Dispensée sur deux jours et en présentiel, elle s’inscrit dans le cadre d’un cycle en études cinématographiques et télévisuelles qui vise l’acquisition de toutes les finesses et ficelles de la création et de la production audiovisuelle. Ciblant le scénario, le récit et l’écriture sérielle, ce module s’adresse à toute personne qui s’intéresse au récit audiovisuel – autrement dit, à un vaste public comprenant aussi bien des journalistes que des enseignants, des personnes travaillant à la production, à la distribution et à la programmation de films, ou encore d’autres, actives dans les industries et institutions culturelles et créatives. Des premières inscriptions, il ressort que la majorité des participants appartiennent au corps enseignant.

«Notre but était de rendre visible une partie de nos recherches, comme dans le cadre du cours “Histoire et théorie du scénario” du master en cinéma. Nous disposons de bases de données établies dans le cadre de projets FNS à partir d’archives papier de la Cinémathèque suisse», relève le professeur Alain Boillat, de la Section d’histoire et d’esthétique du cinéma à la Faculté des lettres. De là à s’en servir pour étudier les techniques cinématographiques à l’œuvre dans les films comme dans les séries, il n’y avait qu’un pas, allégrement franchi dans ce cours.

Le professeur Boillat s’attellera, dans une perspective à la fois théorique et historique, aux différentes notions liées au scénario, du synopsis au découpage technique, sans oublier les normes, qu’elles touchent la mise en page ou l’idéologie hollywoodienne. «Nous allons travailler sur En cas de malheur de Claude Autant-Lara ainsi que sur Dans la ville blanche d’Alain Tanner. Pour préparer les cours, les participants devront d’ailleurs visionner les œuvres au programme.»

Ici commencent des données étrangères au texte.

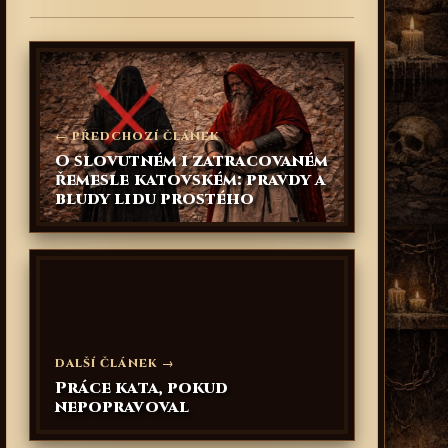
← PŘEDCHOZÍ ČLÁNEK
O slovutném i zatracovaném
řemesle katovském: pravdy a
bludy lidu prostého
DALŠÍ ČLÁNEK →
Práce kata, pokud
nepopravoval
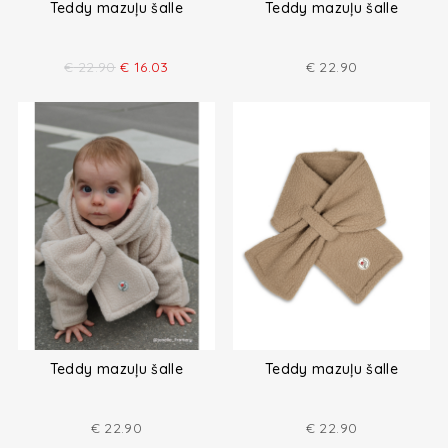
Teddy mazuļu šalle
Teddy mazuļu šalle
€
22.90
€
16.03
€
22.90
Teddy mazuļu šalle
Teddy mazuļu šalle
€
22.90
€
22.90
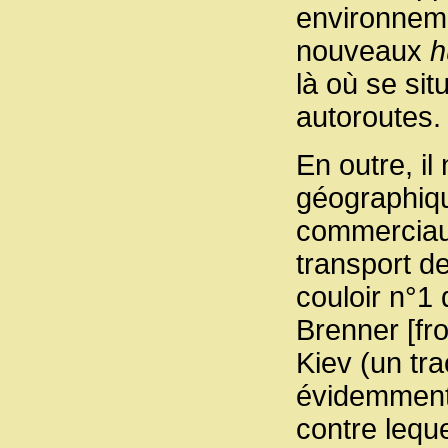
environneme
nouveaux
h
là où se sit
autoroutes.
En outre, il
géographique
commerciaux
transport de
couloir n°1 
Brenner [fro
Kiev (un tr
évidemment 
contre leque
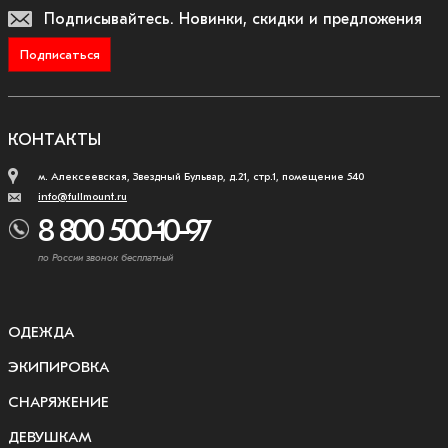
Подписывайтесь.
Новинки, скидки и предложения
Подписаться
КОНТАКТЫ
м. Алексеевская, Звездный Бульвар, д.21, стр.1, помещение 540
info@fullmount.ru
8 800 500-10-97
по России звонок бесплатный
ОДЕЖДА
ЭКИПИРОВКА
СНАРЯЖЕНИЕ
ДЕВУШКАМ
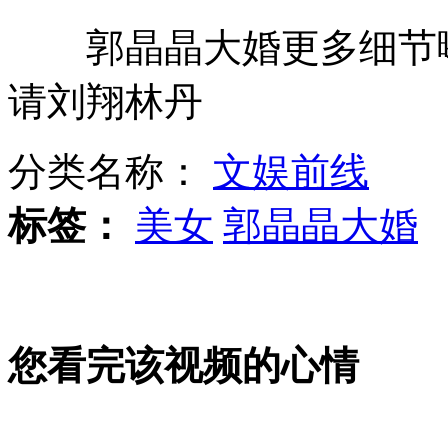
郭晶晶大婚更多细节曝光 
拍客：自行车达人一次飞跃四个人
请刘翔林丹
“最牛”公厕配空调电视沙发母婴室
分类名称：
文娱前线
标签：
美女
郭晶晶大婚
中国空军新型战机亮相珠海航展览
您看完该视频的心情
美选举日多地投票站出现混乱局面
"桑迪"致海地霍乱疫情蔓延 海地紧急状态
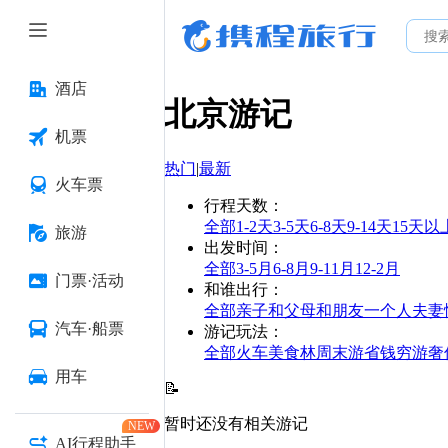
酒店
北京
游记
机票
热门
|
最新
火车票
行程天数
：
全部
1-2天
3-5天
6-8天
9-14天
15天以
旅游
出发时间
：
全部
3-5月
6-8月
9-11月
12-2月
门票·活动
和谁出行
：
全部
亲子
和父母
和朋友
一个人
夫妻
汽车·船票
游记玩法
：
全部
火车
美食林
周末游
省钱
穷游
奢
用车
📝
暂时还没有相关游记
NEW
AI行程助手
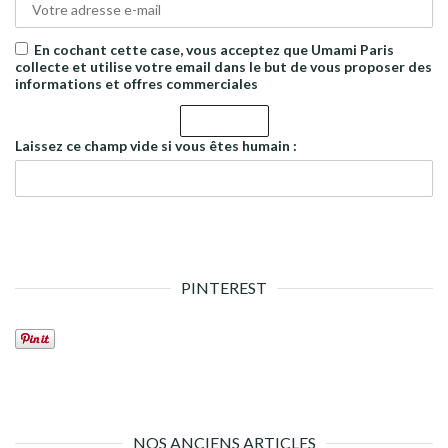
En cochant cette case, vous acceptez que Umami Paris
collecte et utilise votre email dans le but de vous proposer des
informations et offres commerciales
Laissez ce champ vide si vous êtes humain :
PINTEREST
NOS ANCIENS ARTICLES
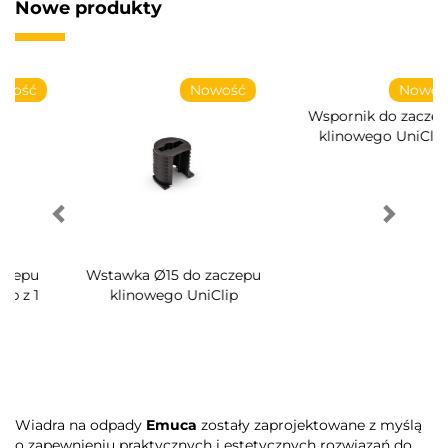
Nowe produkty
Nowość
Nowość
Wkręt do zaczepu
klinowego System Ø14
Wspornik do zaczepu
klinowego UniClip
Wiadra na odpady
Emuca
zostały zaprojektowane z myślą
o zapewnieniu praktycznych i estetycznych rozwiązań do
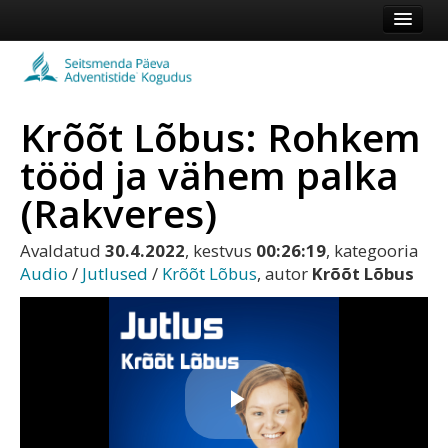
Esileht
Kogudus
Krõõt Lõbus: Rohkem
Koduleht
tööd ja vähem palka
Vaata veel
(Rakveres)
Logi sisse või registreeru
Avaldatud
30.4.2022
, kestvus
00:26:19
, kategooria
Audio
/
Jutlused
/
Krõõt Lõbus
, autor
Krõõt Lõbus
Play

Sa collègue Mireille Berton abordera des exemples contemporains et notamment les séries –en particulier la mini-série de la RTS Station Horizon. «Des invités apportent en outre leur regard du terrain», ajoute Alain Boillat. L’automne dernier, un producteur RTS et un réalisateur-scénariste étaient présents. L’occasion d’évoquer le contexte institutionnel et de découvrir les rouages du système, les étapes et les critères retenus pour lancer une série. De quoi acquérir une vue d’ensemble de la branche, ainsi que des méthodes et principes à l’œuvre dans le milieu.